Гандерсен знал, что обряды нилдоров изучались, и обратился к литературе, чтобы выяснить подробности. Танец явно был связан с каким-то сюжетом и имел некоторые черты, подобные земным средневековым таинствам. Это была инсценировка какого-то неизмеримо важного мифа нилдоров, являвшаяся одновременно развлечением и способом достижения религиозного экстаза. Содержание этой драмы, к сожалению, было изложено древним молитвенным языком, ни одно слово которого не было известно землянам. Хотя нилдоры без сопротивления учили первых пришельцев с Земли своему относительно простому современному языку, они никогда не сообщали ничего, что могло бы послужить ключом к пониманию древнего языка. Ученые также отмечали один факт, который Гандерсена очень заинтересовал: дело в том, что всегда, в течение нескольких дней после совершения обряда, группы нилдоров из стада, участвовавшего в ритуальном танце, отправлялись в Страну Туманов – вероятно, для того, чтобы пройти повторное рождение. Гандерсен думал о том, не является ли этот обряд какой-то предшествующей ему очистительной церемонией.
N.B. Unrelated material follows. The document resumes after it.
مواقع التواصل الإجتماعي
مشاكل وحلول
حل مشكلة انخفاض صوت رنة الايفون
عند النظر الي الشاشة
Все нилдоры собрались у озера. Срин’гахар пришел последним. Присев на берегу, Гандерсен наблюдал за огромными созданиями. Луны, двигавшиеся в противоположных направлениях, создавали причудливые тени, и их холодный свет превращал зеленоватые шкуры нилдоров в складчатые черные одеяния. Слева от него возле своих хижин сидели на корточках сулидоры. Они не допускались к участию в церемонии, но, очевидно, смотреть им разрешалось.